A: During my senior year of college one of my professors told me a friend of hers was working on a book and wanted to interview me. I declined. I wasn’t interested in the whole “South-Central-as-petting-zoo” thing. Then my home girl said the teacher might mess around and fail me for rejecting her friend, so I ended up calling the author and doing the interview. She was real nice and asked me if I had ever written anything. I ended up giving her one of a number of short stories I had written for my brothers’ kids and for the kids of my homies serving life sentences."


Wow. Seltzer sounds egregiously white. It's a wonder that her agent heard Seltzer slinging those "homies" and "home girl"'s around at lunch meetings and thought to herself, "she is completely authentic and her story is perfectly believable."

I think the fact that this book hasn't been out for more than few days makes this fake memoir scandal less impactful than the James Frey debacle a couple years back, or the J.T. Leroy/Laura Albert brouhaha last year. Frey, as you'll remember, fooled Oprah and millions of readers, and Albert conned dozens of cool "indie" writers as well as thousands of readers, myself included. But where Frey exaggerated to the point of lying, and Albert created a dreamily horrific hard-luck life out of whole cloth and then wrote stories supposedly informed by that life, Seltzer imagined a hard-scrabble childhood that, one might safely assume, is actually being lived/endured in cities all over the country by, mostly, minorities. Of course she's not the first privileged white person to invent a poorer, more ethno-centric past for themselves to lend themselves a little "street cred" (Vanilla Ice, anyone?), but it's just as off-putting in this instance as it's ever been. It's like the rich stealing the character they lack from the poor.
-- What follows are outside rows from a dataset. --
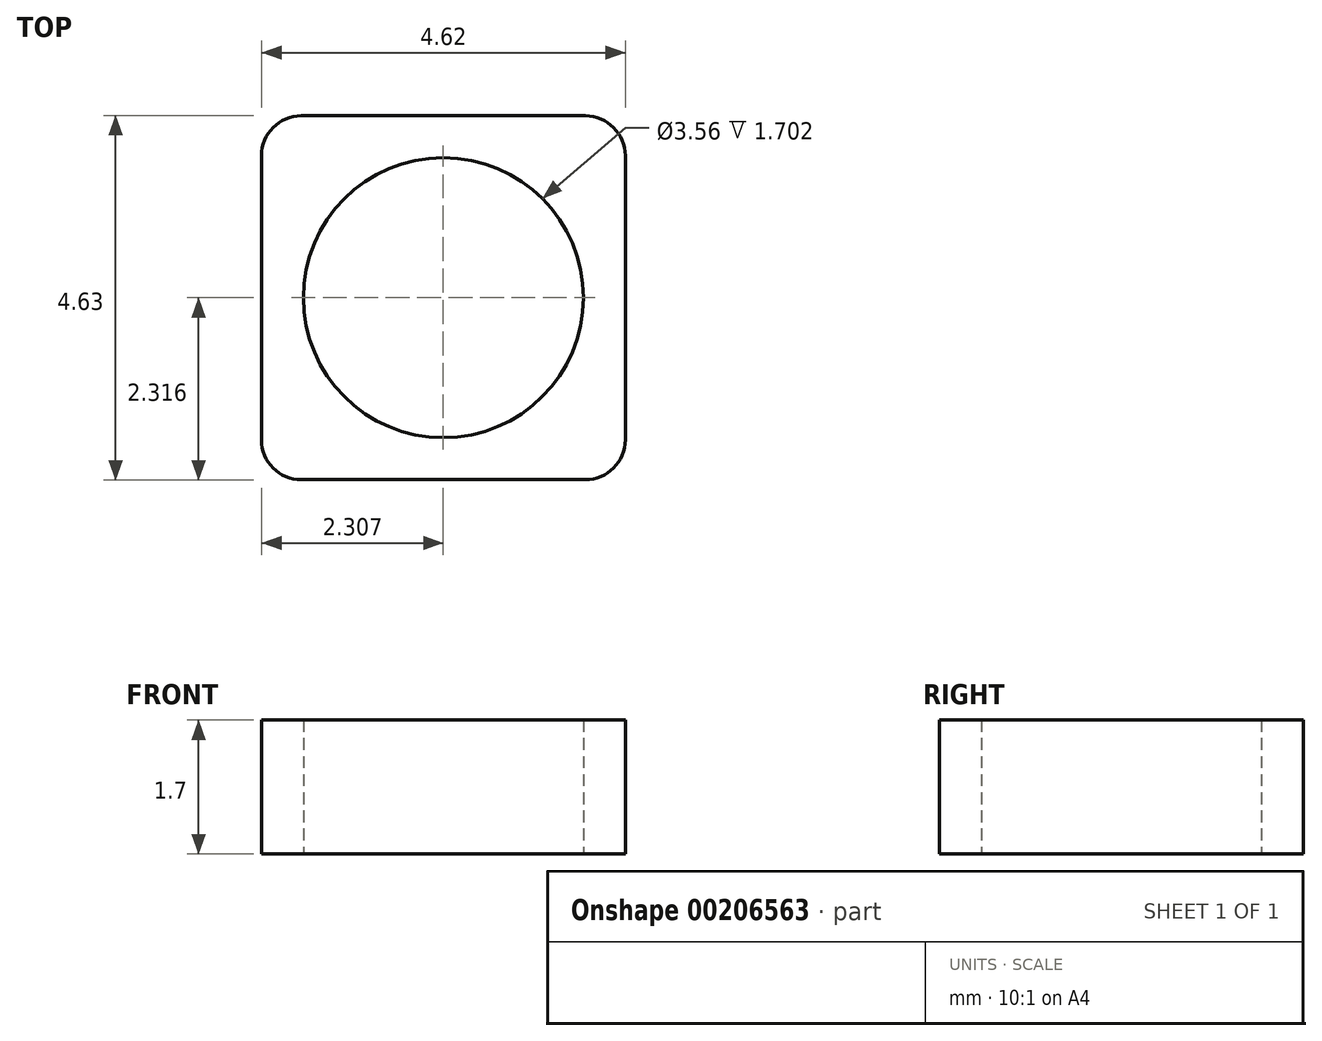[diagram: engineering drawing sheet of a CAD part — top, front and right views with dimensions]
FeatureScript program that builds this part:
annotation { "Feature Type Name" : "Feature", "Feature Type Description" : "" }
export const myFeature = defineFeature(function(context is Context, id is Id, definition is map)
    precondition{}
    {
        {
            var Q0;
            Q0=qCreatedBy(makeId("Top.planeOp"),FACE);
            var sketch = newSketch(context, id + "F0", { "sketchPlane" : qUnion([Q0])});
            skLineSegment(sketch, "E0.bottom", {"start": v(-1.42, -2.06) * mm, "end": v(2.2, -2.06) * mm});
            skLineSegment(sketch, "E0.top", {"start": v(-1.42, -6.69) * mm, "end": v(2.2, -6.69) * mm});
            skLineSegment(sketch, "E0.left", {"start": v(-1.92, -2.57) * mm, "end": v(-1.92, -6.18) * mm});
            skLineSegment(sketch, "E0.right", {"start": v(2.7, -2.57) * mm, "end": v(2.7, -6.18) * mm});
            skPoint(sketch, "E1.visualSharp", {"position": v(-1.92, -2.06) * mm});
            skArc(sketch, "E1.filletArc", {"start": v(-1.42, -2.06) * mm, "mid": v(-1.78, -2.21) * mm, "end": v(-1.92, -2.57) * mm});
            skPoint(sketch, "E2.visualSharp", {"position": v(2.7, -2.06) * mm});
            skArc(sketch, "E2.filletArc", {"start": v(2.7, -2.57) * mm, "mid": v(2.55, -2.21) * mm, "end": v(2.2, -2.06) * mm});
            skPoint(sketch, "E3.visualSharp", {"position": v(2.7, -6.69) * mm});
            skArc(sketch, "E3.filletArc", {"start": v(2.2, -6.69) * mm, "mid": v(2.55, -6.54) * mm, "end": v(2.7, -6.18) * mm});
            skPoint(sketch, "E4.visualSharp", {"position": v(-1.92, -6.69) * mm});
            skArc(sketch, "E4.filletArc", {"start": v(-1.92, -6.18) * mm, "mid": v(-1.78, -6.54) * mm, "end": v(-1.42, -6.69) * mm});
            skLineSegment(sketch, "E5", {"start": v(0.39, -2.06) * mm, "end": v(0.39, -6.69) * mm, "construction": true});
            skLineSegment(sketch, "E6", {"start": v(-1.92, -4.37) * mm, "end": v(2.7, -4.37) * mm, "construction": true});
            skSolve(sketch);
        }
        {
            var Q0;
            Q0=makeQuery(id+"F0.imprint","IMPRINT",FACE,{"disambiguationData":[TD([[makeQuery(id+"F0.imprint","IMPRINT",EDGE,{"derivedFrom":sQuery(id+"F0.wireOp",EDGE,"pmr4aMlz-oK6e-otBG-mzZ8-1n1HZyh7NjUq")}),1.0]])]});
            var Q1;
            Q1=makeQuery(id+"F0.imprint","IMPRINT",FACE,{"disambiguationData":[TD([[makeQuery(id+"F0.imprint","IMPRINT",EDGE,{"derivedFrom":sQuery(id+"F0.wireOp",EDGE,"E0.bottom")}),-1.0]])]});
            extrude(context, id + "F1", {"entities" : qUnion([Q0, Q1]), "depth" : 1.7 * mm});
        }
        {
            var Q0;
            Q0=makeQuery(id+"F1.opExtrude","CAP_FACE",FACE,{"disambiguationData":[OSD([sQuery(id+"F0.wireOp",EDGE,"E0.bottom"),sQuery(id+"F0.wireOp",EDGE,"E0.top"),sQuery(id+"F0.wireOp",EDGE,"E0.left"),sQuery(id+"F0.wireOp",EDGE,"E0.right"),sQuery(id+"F0.wireOp",EDGE,"E1.filletArc"),sQuery(id+"F0.wireOp",EDGE,"E2.filletArc"),sQuery(id+"F0.wireOp",EDGE,"E3.filletArc"),sQuery(id+"F0.wireOp",EDGE,"E4.filletArc")])],"isStart":true});
            var sketch = newSketch(context, id + "F2", { "sketchPlane" : qUnion([Q0])});
            skLineSegment(sketch, "E7", {"start": v(0.39, 7.55) * mm, "end": v(0.39, 0.16) * mm, "construction": true});
            skPoint(sketch, "E7.startSnap0", {"position": v(0.39, 6.69) * mm});
            skLineSegment(sketch, "E8", {"start": v(-2.2, 4.37) * mm, "end": v(4.27, 4.37) * mm, "construction": true});
            skPoint(sketch, "E8.startSnap0", {"position": v(-1.92, 4.37) * mm});
            skCircle(sketch, "E9", {"center": v(0.39, 4.37) * mm, "radius": 1.78 * mm});
            skSolve(sketch);
        }
        {
            var Q0;
            Q0=sQuery(id+"F2.wireOp",VERTEX,"Y2sMZet2-zUFK-2XUI-GhAY-nZ9tLXVwpEcH.center");
            var Q1;
            Q1=sQuery(id+"F2.wireOp",VERTEX,"E9.center");
            var Q2;
            Q2=makeQuery(id+"F1.opExtrude","SWEPT_BODY",BODY,{"disambiguationData":[OSD([sQuery(id+"F0.wireOp",EDGE,"E0.bottom"),sQuery(id+"F0.wireOp",EDGE,"E0.top"),sQuery(id+"F0.wireOp",EDGE,"E0.left"),sQuery(id+"F0.wireOp",EDGE,"E0.right"),sQuery(id+"F0.wireOp",EDGE,"E1.filletArc"),sQuery(id+"F0.wireOp",EDGE,"E2.filletArc"),sQuery(id+"F0.wireOp",EDGE,"E3.filletArc"),sQuery(id+"F0.wireOp",EDGE,"E4.filletArc")])]});
            hole(context, id + "F3", {"style" : HoleStyle.SIMPLE, "endStyle" : HoleEndStyle.THROUGH, "holeDiameter" : 3.56 * mm, "locations" : qUnion([Q0, Q1]), "scope" : qUnion([Q2]), "isTappedThrough" : true});
        }
    });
But the publisher of "Love and Consequences", Riverhead Books, is also, I think, equally culpable in this half-perpetrated con. One would think that after James Frey was exposed as a fabulist, and after Oprah shamed the industry (or attempted to shame) into fact-checking their would-be memoirists, that the least publishers could do was verify the most easily-verifiable claims made in the memoirs they publish. A fact-checker could easily find out, for example, whether or not a woman named Margaret B. Jones graduated from the University of Oregon in the year Jones claims she did. Jones/Seltzer did not go to that school, but because no one asked this question (or any other), Seltzer managed to string her agent, her editor, and her publisher along for 3 years while they all worked on "Love and Consequences." With their help, Seltzer very nearly duped thousands of readers.
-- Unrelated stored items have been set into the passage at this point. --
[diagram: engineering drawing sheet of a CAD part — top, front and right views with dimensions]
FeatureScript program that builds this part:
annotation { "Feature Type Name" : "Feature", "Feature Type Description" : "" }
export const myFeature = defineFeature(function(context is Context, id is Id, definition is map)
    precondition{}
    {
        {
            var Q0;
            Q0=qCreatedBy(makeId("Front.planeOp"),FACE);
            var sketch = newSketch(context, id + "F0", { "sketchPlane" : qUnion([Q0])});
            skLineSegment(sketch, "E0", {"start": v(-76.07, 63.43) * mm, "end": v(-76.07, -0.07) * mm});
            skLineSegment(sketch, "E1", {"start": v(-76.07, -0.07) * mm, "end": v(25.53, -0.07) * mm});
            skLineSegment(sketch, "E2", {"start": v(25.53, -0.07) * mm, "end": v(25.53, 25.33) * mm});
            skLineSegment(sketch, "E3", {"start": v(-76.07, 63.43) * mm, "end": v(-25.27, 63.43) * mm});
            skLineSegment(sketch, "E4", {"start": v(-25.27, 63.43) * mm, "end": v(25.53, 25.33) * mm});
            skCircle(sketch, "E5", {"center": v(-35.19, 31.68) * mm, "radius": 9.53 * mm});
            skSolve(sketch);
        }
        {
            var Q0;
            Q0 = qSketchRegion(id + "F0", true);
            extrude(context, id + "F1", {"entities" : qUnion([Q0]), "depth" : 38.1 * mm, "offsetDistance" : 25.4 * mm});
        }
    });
If publishers continue to insist that fact-checking is not their responsibility, the credibility of memoirs as authentic and reasonably truthful works of art is diminished, and this in turn hurts those memoirists who aren't making up the facts of their lives for the sake of book sales. But some of these more outlandish memoirs don't seem to require a lengthy and exhaustive fact-checking to find those first telling cracks in their stories. Like the woman who recently admitted her memoir, in which she is raised, in part, by wolves, was made up. How hard is it really to guess that that lady's whole goal was to tell lies? And when a white, 33-year old, U. of Oregon alum says she was a drug-runner for gangs in South Central Los Angeles when she was growing up, don't you, the publisher, at the very least, make a phone call? If the corporations who own all the publishers don't want to employ fact-checkers, that's one thing, but when agents and editors won't even use their own god-given common sense to separate the talented liars from the merely talented, then maybe the publishing industry's doomed to be forever disconnected from the readers they're supposed to be selling to. And they wonder why they're not selling more books.

Admittedly, I'm not a big memoir guy, but reading about Seltzer's fabrications so soon after Frey and Albert were exposed for theirs, makes me think the publishing industry needs to address what looks like a growing problem sooner than later.